NHKの朝ドラ『ブギウギ』も3月29日で最終話を迎える。見どころのひとつとなっているのが、ヒロイン・スズ子(趣里、33)をすぐそばで一喜一憂しながら支える「山坂コンビ」だ。そんなスズ子のマネージャー・山下を演じる近藤芳正(62)と、村山興業東京支社長・坂口を演じるメッセンジャーの黒田有(54)が、ドラマの舞台裏を大いに語った。【全3回の第2回。第1回から読む】
焦って目が充血
黒田:スズ子の陣痛が始まって山下さんと坂口がドタバタするシーンでは、2人でコミカルなやり取りを練習したんですけど、放送ではだいぶカットされてしまった(苦笑)。山下さんが「水や水や!」と言って僕が差し出したものをスズ子に飲ませるけど、僕が「それお茶ですよ」と言って山下さんが「どっちでもええねん!」とツッコむやり取りを2人で練習したことを覚えています。

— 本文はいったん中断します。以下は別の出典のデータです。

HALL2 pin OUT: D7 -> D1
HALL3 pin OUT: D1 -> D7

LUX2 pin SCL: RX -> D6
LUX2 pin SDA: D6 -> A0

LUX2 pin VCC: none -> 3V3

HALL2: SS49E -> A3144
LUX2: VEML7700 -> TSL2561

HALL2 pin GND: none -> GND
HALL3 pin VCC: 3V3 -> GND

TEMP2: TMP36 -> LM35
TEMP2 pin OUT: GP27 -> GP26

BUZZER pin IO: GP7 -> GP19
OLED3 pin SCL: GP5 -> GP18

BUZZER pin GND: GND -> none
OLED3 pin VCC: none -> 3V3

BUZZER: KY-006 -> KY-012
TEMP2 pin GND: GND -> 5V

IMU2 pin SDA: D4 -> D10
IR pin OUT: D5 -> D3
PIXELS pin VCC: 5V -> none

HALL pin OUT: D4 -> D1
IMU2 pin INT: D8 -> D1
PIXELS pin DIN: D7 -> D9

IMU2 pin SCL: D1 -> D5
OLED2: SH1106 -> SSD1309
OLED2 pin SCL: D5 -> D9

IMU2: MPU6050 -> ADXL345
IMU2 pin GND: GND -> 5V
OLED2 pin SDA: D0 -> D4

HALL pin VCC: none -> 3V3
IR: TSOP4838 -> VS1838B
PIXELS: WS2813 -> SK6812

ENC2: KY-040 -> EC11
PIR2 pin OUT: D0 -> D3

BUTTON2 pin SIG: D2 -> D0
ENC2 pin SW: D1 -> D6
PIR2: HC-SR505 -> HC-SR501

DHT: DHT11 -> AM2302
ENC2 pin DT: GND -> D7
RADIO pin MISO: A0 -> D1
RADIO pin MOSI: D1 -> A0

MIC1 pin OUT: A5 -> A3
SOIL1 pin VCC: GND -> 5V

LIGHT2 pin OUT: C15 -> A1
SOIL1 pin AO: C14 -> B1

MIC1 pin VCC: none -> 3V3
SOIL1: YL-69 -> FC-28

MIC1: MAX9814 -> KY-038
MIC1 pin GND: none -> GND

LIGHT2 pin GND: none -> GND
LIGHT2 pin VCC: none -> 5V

僕は「大先輩ですけど少し言わせてください」と手の甲でツッコむ形をレクチャーさせていただいた。
近藤:あのシーンの練習は面白かった。黒田さんは普段は「すみません、すみません」と腰が低いのに、ツッコミのレクチャーの時は僕の手をつかんで「こうやってください」と熱心に指導してくるんですよ。
黒田:スズ子とボン(愛助=水上恒司、24)のために山下&坂口コンビが一生懸命になるけど、焦ってチグハグになってしまうのが面白いので、試行錯誤しながらやらせていただきました。だから僕(坂口)と近藤さん(山下)がネット上で「山坂コンビ」なんて言われて話題になっていると聞いた時は嬉しかったです。
近藤:そんなコンビでのシーンでも、やはりスズ子が出産した直後、ボンが死ぬシーンはきつかった……。
黒田:ボンが死んだ報告を電話で受けるのは、山下さんではなく、坂口だった。山下さんが報告を受けていたら喜怒哀楽が豊かなキャラクターだから泣き崩れていたかもしれませんが、坂口は「怒」の感情しかないキャラクターなので、電話で報告を聞いて、受話器を持ったまま絶句するしかなく、その様子を見た山下さんが「まさか……」とつぶやく。電話をとるのが山下さんだったらまた違う展開だったのかもしれないから、よく考えてらっしゃるなぁと思いました。
近藤:シリアスといえば、社長の村山トミ(小雪、47)とのシーンは緊張感がありましたね。